[llvm] Fix issues with GlobalMerge on Mach-O. (PR #110046)

James Y Knight via llvm-commits llvm-commits at lists.llvm.org
Thu Sep 26 08:47:34 PDT 2024


https://github.com/jyknight updated https://github.com/llvm/llvm-project/pull/110046

>From e4ddbbbe3c280e73c774621c39b437715b16cbff Mon Sep 17 00:00:00 2001
From: James Y Knight <jyknight at google.com>
Date: Wed, 25 Sep 2024 17:24:29 -0400
Subject: [PATCH 1/2] Fix issues with GlobalMerge on Mach-O.

After PR #101222, we GlobalMerge started making transforms which are unsafe on Mach-O platforms.

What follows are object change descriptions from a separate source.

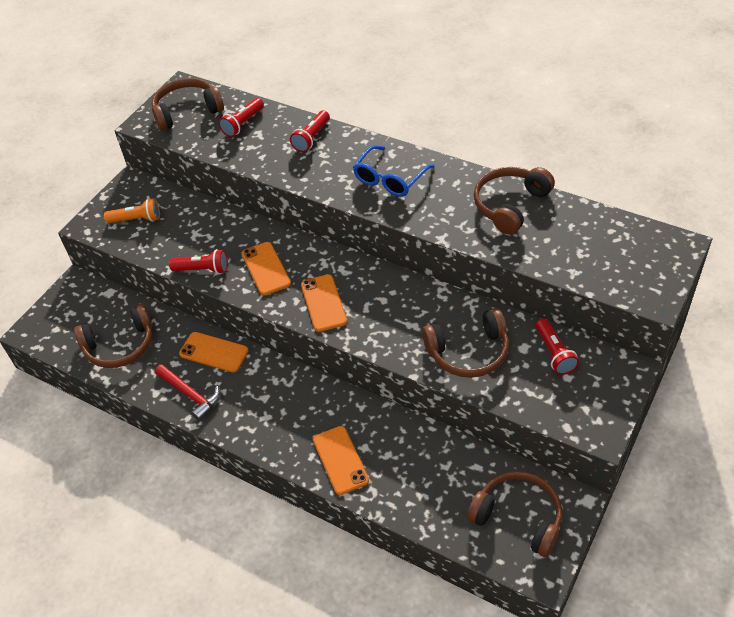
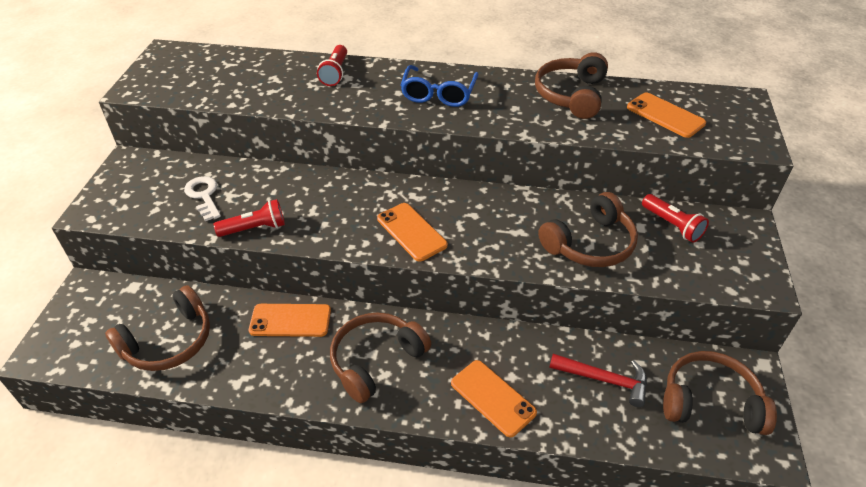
camera: 25 degrees left, 5 degrees down
(136, 219) = (151, 195): orange flashlight -> none
(175, 229) = (204, 196): none -> white key
(187, 111) = (181, 71): brown headphones -> brown headphones (376, 360)
(190, 394) = (281, 374): red hammer -> red hammer (604, 380)
(243, 124) = (252, 73): red flashlight -> none
(266, 268) = (329, 212): orange phone -> orange phone (665, 115)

Two issues, in particular, are fixed here:

1. We must never merge symbols in the `__cfstring` section, as the linker assumes each object in this section is only ever referenced directly, and that it can split the section as it likes.

Previously, we avoded this problem because CFString literals are identified by private-linkage symbols.

This patch adds a list of section-names to avoid merging, under Mach-O.

2. When the code was originally written, it had to be careful about emitting symbol aliases, due to issues with Mach-O's subsection splitting in the linker with `-dead_strip` enabled. This issue was fixed in 2016, via creation of the `.alt_entry` assembler directive, which allows creation of a symbol also implying the start of a new subsection. Unfortunately, Apple's ld-prime's support for this is buggy.

Therefore, we must _continue_ to be careful not to emit such symbol aliases. The code already avoided it for InternalLinkage symbols, but after the triggering PR, we also need to avoid it for PrivateLinkage symbols.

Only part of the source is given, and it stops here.